What I can't figure out is how to wrap this up into a formula. For example let K represent the unique combination's position, e.g. K = 13 which would give us 2031 (starting from 0 and counting top-to-bottom and then left-to-right).
So what I am trying to figure out is that given the arguments N (length of combinations), K (the iteration of the combination) and I (index of the number in the combination) how can I get each number of a combination at a given index?
combination(N,K,I)
combination(4,13,2)
24 combinations...
K = 13 or 2031...
3 at index 2 (starting from 0)...
BONUS: I noticed that ALL unique combinations from 0 to N-1 where the number of unique combinations is N! that if you take any two combinations and subtract them from eachother you get a |number| that is ALWAYS divisible by 9--unless N = 1 which is 1.
For example if N = 2, then 2! = 2, which gives us 01 and 10. (10 - 01) = (9 modulo 9) = 0. Or if 4! and we take (3210 - 1302) = (1908 modulo 9) = 0. If you go up to 11! = 39,916,800 you can take (012345678109 - 012345678910) = (|-801| modulo 9) = 0.
What you want is the Factorial number system.
Let's work through your example: $N=4$, $K=13$.
It might be less confusing to explain if we look at combinations of the letters $(A,B,C,D)$ instead. So we have a list of 24 words, starting with $ABCD$ at the $K=0$ position of the list, and $DCBA$ at the $K=23$ position in the list.
As you already noted, there are $N!=24$ combinations of $(A,B,C,D)$ on the list, and there are $(N-1)!=6$ that start with $A$, followed by another 6 that start with $B$, etc.
The one we are looking for, at $K=13$, falls within the third block of 6, because $K = 2\cdot 6+1$. This means that the first letter of our combination is $C$, the third from the list of symbols $(A,B,C,D)$.
The remainder $K' = K-2\cdot6 = 1$ tells us which one of this sub-list of 6 combinations to choose. This sub-list consists of the combinations of the remaining letters $(A,B,D)$. This is exactly the same problem, but with $N'=3$. This list splits into 3 blocks of size $2!$, of which the first block starts with $A$, the second block starts with $B$, the third block starts with $D$.

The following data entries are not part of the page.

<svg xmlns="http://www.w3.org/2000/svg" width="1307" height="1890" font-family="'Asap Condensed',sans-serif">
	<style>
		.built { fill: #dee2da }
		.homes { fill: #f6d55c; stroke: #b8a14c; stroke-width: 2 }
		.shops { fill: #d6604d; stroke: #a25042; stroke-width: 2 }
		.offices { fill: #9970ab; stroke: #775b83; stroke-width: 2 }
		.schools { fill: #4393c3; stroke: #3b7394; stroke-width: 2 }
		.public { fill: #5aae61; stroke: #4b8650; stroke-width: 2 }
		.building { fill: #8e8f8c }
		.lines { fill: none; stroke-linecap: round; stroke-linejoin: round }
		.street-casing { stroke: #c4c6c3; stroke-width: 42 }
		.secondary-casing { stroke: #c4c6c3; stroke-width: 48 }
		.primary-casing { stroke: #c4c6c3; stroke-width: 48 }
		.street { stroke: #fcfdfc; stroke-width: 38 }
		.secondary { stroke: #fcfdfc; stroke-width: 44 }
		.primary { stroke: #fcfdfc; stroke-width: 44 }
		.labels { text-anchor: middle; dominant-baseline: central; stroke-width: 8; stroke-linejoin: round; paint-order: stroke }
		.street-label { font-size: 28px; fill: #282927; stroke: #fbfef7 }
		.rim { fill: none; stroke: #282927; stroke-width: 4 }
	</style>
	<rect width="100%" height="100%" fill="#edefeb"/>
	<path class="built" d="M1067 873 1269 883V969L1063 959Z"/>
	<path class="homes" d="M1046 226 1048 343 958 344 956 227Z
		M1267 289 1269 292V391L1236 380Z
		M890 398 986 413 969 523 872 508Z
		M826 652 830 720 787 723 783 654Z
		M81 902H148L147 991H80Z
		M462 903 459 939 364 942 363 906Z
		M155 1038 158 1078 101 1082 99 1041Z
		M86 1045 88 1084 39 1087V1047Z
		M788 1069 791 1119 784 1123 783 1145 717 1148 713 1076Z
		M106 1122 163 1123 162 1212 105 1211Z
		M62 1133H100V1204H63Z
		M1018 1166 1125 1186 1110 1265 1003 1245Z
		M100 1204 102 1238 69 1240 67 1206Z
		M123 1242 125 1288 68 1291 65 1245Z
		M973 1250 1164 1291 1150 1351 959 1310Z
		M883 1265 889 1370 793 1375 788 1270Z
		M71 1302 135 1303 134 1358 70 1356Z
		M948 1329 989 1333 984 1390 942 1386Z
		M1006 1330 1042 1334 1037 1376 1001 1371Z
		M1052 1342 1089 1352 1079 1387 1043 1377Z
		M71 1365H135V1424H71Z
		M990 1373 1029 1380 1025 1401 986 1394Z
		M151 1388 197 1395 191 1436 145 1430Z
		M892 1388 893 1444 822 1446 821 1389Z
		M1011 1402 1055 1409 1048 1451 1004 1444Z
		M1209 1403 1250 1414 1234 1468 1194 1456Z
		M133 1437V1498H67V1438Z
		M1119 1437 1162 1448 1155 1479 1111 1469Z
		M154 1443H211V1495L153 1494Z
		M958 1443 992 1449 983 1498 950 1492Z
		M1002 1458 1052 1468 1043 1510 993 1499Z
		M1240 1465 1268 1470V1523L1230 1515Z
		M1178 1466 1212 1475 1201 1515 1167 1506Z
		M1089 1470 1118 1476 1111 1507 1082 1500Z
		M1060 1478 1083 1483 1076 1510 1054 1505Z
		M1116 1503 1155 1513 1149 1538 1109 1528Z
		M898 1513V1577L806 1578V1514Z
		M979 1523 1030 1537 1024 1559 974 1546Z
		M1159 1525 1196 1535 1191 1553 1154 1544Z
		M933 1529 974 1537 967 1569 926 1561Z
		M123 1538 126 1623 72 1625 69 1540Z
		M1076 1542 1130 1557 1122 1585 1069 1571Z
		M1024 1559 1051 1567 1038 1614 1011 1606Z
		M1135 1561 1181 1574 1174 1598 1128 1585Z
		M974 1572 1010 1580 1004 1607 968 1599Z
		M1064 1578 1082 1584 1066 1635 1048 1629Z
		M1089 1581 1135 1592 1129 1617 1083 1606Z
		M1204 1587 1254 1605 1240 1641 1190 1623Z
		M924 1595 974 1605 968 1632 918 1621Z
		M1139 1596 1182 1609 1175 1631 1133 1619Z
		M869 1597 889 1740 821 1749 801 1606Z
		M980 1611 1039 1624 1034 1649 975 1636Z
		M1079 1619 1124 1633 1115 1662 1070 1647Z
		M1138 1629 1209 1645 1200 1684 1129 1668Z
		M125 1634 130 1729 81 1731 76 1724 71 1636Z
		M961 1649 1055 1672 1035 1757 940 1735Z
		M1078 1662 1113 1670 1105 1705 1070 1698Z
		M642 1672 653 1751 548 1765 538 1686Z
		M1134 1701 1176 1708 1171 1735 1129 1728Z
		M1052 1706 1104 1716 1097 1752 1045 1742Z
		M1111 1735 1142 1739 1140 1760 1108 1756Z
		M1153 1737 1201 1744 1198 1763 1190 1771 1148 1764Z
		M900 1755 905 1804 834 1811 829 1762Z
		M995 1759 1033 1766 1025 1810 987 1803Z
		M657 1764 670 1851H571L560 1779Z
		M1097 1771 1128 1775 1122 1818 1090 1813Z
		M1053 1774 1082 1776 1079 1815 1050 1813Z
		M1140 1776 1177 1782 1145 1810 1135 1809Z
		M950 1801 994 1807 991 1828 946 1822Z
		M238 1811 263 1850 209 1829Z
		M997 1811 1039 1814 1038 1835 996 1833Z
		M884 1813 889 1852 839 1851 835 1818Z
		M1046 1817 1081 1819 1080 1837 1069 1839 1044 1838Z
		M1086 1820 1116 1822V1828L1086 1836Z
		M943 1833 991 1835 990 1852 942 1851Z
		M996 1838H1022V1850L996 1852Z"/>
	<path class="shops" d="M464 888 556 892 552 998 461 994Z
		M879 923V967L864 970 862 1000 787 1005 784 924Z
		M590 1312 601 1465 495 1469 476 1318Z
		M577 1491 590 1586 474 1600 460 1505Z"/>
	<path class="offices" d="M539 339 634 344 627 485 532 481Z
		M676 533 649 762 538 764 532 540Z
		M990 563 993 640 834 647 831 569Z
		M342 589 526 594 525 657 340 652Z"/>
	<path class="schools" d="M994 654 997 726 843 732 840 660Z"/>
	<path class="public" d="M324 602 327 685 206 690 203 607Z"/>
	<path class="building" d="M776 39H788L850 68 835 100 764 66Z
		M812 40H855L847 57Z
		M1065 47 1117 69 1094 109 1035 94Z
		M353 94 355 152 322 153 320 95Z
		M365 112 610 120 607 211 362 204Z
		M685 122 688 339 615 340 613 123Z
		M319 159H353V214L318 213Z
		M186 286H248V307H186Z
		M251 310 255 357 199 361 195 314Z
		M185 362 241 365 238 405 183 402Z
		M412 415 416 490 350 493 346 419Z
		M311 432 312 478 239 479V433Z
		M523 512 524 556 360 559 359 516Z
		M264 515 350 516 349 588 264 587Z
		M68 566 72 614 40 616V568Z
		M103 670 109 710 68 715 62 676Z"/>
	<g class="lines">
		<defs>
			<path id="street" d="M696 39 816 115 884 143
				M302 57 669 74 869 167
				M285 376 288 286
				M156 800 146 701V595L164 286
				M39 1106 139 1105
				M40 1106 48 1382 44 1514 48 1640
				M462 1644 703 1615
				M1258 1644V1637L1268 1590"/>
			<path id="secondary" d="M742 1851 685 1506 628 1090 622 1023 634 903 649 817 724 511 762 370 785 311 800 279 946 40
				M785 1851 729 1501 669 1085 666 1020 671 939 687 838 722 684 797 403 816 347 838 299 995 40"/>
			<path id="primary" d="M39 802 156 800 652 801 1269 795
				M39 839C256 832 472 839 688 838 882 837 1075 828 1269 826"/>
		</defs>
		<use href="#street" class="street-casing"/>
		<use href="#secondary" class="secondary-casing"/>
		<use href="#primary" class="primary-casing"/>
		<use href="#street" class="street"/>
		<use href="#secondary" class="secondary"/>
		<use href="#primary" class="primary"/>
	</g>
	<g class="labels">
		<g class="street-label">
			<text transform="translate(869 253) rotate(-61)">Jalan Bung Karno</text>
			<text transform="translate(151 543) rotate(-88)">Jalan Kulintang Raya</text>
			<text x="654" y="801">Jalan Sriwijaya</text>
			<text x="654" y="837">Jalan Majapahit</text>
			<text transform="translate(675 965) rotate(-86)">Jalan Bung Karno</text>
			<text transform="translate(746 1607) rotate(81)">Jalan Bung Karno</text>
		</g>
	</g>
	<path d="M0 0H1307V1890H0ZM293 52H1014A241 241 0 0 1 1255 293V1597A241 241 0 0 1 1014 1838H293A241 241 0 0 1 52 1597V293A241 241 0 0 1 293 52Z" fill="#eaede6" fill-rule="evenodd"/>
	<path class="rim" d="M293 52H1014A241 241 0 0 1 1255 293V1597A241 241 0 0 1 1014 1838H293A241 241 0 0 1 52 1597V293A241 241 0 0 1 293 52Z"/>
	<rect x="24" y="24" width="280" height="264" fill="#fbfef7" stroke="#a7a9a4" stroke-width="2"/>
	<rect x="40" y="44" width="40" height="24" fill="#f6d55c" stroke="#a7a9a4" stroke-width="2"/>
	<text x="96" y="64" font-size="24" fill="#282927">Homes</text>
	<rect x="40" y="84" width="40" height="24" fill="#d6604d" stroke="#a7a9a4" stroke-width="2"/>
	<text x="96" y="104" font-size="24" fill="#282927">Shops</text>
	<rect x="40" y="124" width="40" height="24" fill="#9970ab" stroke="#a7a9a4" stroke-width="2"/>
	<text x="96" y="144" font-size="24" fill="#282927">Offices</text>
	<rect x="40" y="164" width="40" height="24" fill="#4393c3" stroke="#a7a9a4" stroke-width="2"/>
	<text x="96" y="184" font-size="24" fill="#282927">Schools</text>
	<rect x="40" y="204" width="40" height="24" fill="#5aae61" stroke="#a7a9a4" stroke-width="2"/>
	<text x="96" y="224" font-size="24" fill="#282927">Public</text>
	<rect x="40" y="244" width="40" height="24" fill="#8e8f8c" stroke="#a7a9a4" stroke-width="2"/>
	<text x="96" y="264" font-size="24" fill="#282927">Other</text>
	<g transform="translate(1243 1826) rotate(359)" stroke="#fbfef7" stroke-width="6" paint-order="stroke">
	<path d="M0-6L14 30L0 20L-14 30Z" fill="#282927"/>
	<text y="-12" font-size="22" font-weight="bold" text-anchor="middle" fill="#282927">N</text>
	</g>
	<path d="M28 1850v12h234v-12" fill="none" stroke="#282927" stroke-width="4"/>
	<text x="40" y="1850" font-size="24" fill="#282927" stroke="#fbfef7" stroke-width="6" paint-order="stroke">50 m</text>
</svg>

This time $K' = 0\cdot2+1$, so the combination we are looking for lies in the first block, those which have $A$ as the next Letter. So our combination starts with $CA$, and $K'' = K'-0\cdot2 = 1$ indicates which combination we need to choose from the sub-sub-list of 2.
and so on.
So now to put it together more succinctly into a straightforward procedure:
Represent the number $K$ into the factorial number system, using $N$ 'digits'.
In the example we have $K = 2\cdot3!+0\cdot2!+1\cdot1!+0\cdot0!$, so it is $2010_!$ in factorial representation.
Use the digits in the factorial to select the items from $(A,B,C,D)$.
In the example, we pick $2,0,1,0$:
$(A,B,C,D)$, pick $2$, i.e. $C$.
$(A,B,D)$, pick $0$, i.e. $A$.
$(B,D)$, pick $1$, i.e. $D$.
$(B)$, pick $0$, i.e. $B$.
This gives $CADB$ as the combination at $K=13$.
As for your bonus, Have a look at the Digital Root. You are subtracting two numbers with the same digital root, which means you are subtracting two numbers with the same residue modulo 9, resulting in a number that is 0 modulo 9, i.e. divisible by 9.